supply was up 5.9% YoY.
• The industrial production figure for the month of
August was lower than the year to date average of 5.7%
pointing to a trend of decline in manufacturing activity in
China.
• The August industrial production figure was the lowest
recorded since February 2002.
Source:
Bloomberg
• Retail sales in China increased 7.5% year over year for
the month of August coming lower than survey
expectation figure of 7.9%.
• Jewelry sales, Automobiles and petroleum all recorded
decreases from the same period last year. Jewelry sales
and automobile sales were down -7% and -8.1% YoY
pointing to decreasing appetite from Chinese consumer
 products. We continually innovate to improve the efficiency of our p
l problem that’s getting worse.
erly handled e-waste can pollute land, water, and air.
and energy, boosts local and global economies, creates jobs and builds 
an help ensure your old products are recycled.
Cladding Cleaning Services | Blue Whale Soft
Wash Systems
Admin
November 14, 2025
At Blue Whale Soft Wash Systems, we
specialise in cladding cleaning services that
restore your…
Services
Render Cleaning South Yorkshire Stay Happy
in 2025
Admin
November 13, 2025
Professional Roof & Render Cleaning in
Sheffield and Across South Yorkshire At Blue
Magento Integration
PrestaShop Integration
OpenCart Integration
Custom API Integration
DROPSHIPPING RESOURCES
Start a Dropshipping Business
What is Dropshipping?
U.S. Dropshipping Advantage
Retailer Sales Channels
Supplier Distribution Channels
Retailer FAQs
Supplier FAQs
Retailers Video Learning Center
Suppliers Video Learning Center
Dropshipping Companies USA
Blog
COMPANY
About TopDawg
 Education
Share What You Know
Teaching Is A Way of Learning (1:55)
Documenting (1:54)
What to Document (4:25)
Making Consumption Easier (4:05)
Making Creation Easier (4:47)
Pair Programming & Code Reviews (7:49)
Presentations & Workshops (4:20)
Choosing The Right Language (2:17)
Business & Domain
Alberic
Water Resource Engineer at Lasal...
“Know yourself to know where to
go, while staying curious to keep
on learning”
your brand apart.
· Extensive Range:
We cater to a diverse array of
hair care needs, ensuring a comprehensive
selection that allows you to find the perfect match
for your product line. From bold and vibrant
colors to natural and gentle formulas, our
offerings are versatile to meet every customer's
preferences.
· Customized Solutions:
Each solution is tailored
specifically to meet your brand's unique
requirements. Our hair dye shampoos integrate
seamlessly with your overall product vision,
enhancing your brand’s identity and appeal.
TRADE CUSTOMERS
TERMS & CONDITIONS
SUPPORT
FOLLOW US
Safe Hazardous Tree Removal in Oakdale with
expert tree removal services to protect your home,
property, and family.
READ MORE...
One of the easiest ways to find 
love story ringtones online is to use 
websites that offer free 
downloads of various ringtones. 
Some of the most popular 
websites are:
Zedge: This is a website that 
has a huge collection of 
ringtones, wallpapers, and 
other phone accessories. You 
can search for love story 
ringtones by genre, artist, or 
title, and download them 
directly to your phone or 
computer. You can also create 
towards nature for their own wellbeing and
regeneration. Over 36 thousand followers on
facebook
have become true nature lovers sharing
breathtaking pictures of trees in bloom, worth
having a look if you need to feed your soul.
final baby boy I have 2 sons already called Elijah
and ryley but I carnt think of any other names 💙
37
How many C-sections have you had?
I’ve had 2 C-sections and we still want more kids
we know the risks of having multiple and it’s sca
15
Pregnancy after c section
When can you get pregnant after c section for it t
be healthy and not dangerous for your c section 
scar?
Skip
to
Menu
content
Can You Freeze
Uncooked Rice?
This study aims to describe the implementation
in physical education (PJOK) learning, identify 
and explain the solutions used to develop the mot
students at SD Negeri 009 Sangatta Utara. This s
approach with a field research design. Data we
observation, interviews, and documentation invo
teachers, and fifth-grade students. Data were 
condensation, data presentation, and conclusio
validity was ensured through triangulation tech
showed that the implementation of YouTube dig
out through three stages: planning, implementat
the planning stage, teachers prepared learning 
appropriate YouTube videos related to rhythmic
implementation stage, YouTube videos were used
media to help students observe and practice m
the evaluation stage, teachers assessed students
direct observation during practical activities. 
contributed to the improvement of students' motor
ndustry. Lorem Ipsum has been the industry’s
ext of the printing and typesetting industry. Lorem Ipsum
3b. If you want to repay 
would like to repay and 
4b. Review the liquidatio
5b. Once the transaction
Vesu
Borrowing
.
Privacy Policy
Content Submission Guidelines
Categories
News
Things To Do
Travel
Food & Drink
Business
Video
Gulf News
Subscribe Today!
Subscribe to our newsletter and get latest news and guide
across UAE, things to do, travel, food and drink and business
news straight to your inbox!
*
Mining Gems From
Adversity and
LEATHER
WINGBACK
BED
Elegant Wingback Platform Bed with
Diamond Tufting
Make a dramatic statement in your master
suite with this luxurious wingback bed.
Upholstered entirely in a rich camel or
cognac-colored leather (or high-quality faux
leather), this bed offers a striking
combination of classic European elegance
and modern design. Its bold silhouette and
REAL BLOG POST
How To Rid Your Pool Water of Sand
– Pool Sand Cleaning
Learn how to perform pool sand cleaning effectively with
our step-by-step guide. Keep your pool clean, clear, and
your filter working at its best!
--------------------------------------------------
### Work to be completed
Show all lines in the entries above where the string "Ipsum" appears.

### Exercise output
ndustry. Lorem Ipsum has been the industry’s
ext of the printing and typesetting industry. Lorem Ipsum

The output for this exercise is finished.